Pierre Bourdieu (1930-2002) foi eleito em 1981 para a cadeira de Sociologia do Collège de France e numa sexta-feira, 23 de abril de 1982, proferiu sua aula inaugural, completando o processo de sua eleição e nomeação para essa instituição (Catani, 2017 b, p. 249). Lições da Aula constitui-se no texto lido na ocasião. Valendo-se de vários pensadores das áreas de filosofia, letras, psicanálise, ciência sociais e matemática, além da literatura clássica em diversos desses domínios, “inicia sua exposição considerando que a aula sobre a aula vem a ser um ‘discurso que reflete a si mesmo no ato do discurso’, lembrando da propriedade básica da sociologia como a concebe: todas as proposições que a sociologia anuncia podem e devem aplicar-se ao sujeito que faz a ciência. Praticando a sociologia da sociologia, analisa o discurso sociológico a partir da posição social ocupada na estrutura do campo social pelo sociólogo que o produz, pois ‘a crítica epistemológica não se dá sem uma crítica social’ ” (Catani, 2017 b, p. 245).

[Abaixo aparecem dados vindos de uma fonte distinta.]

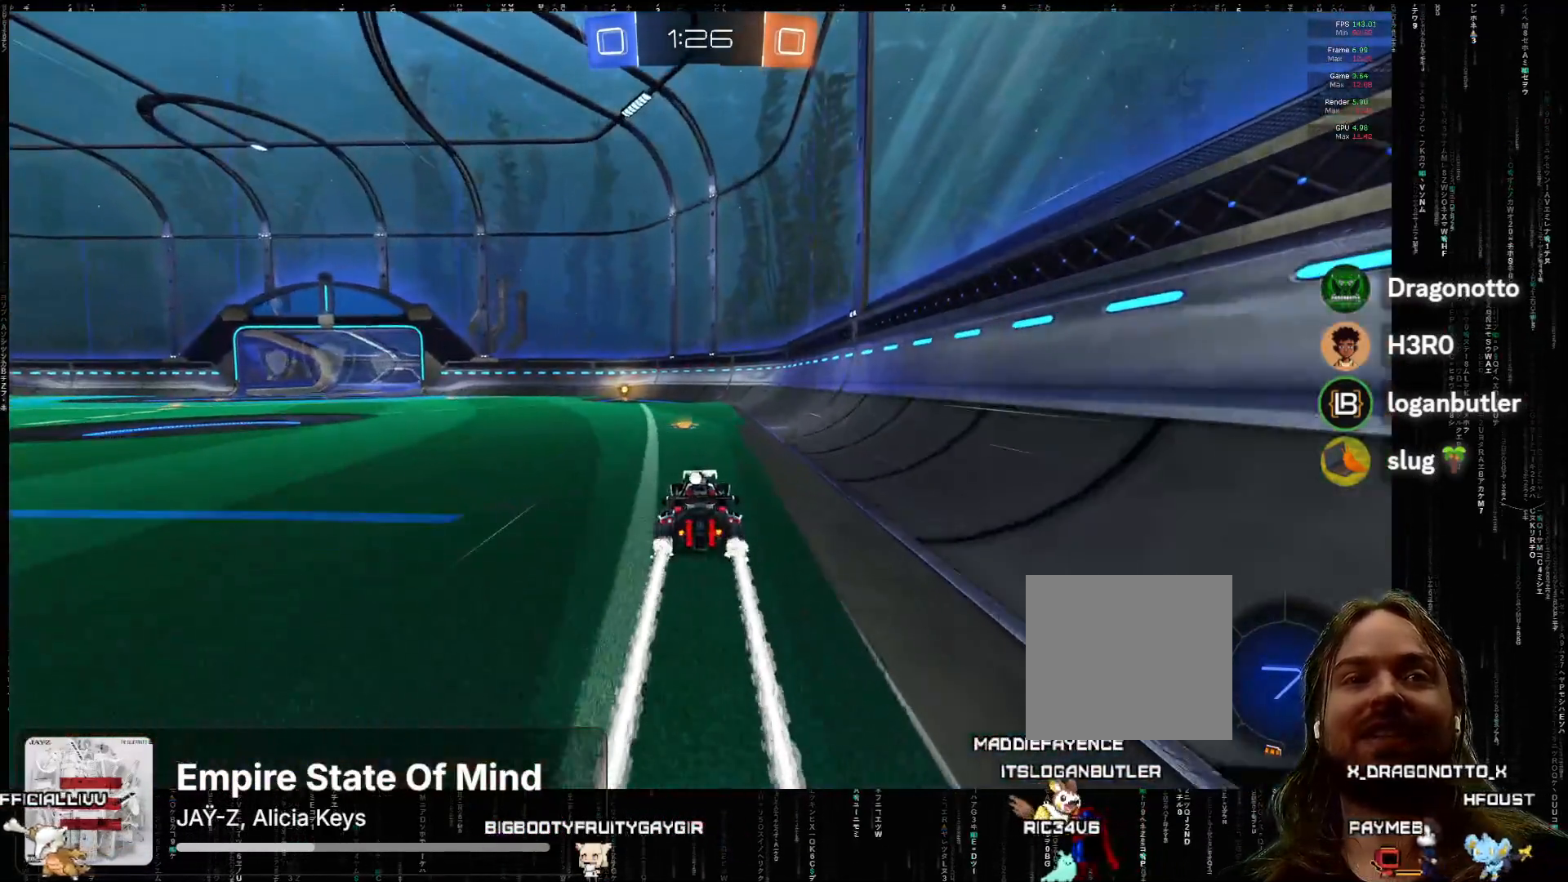
{"buttons": ["R2"], "left_stick": "center", "events": [[183, "left_stick", "left"], [267, "left_stick", "center"], [350, "Y", "down"], [467, "Y", "up"]]}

Segundo ele, no interior de cada campo social existe um movimento constante dos agentes sociais procurando lutar para manter ou melhorar sua posição no interior do campo. É na relação entre “o jogo e o sentido do jogo“ que se engendram os móveis da concorrência e se constituem valores que, “mesmo que não existam fora dessa relação, impõe-se no interior da mesma, com uma necessidade e uma evidência absolutas. Essa forma original de fetichismo está no princípio de toda ação”.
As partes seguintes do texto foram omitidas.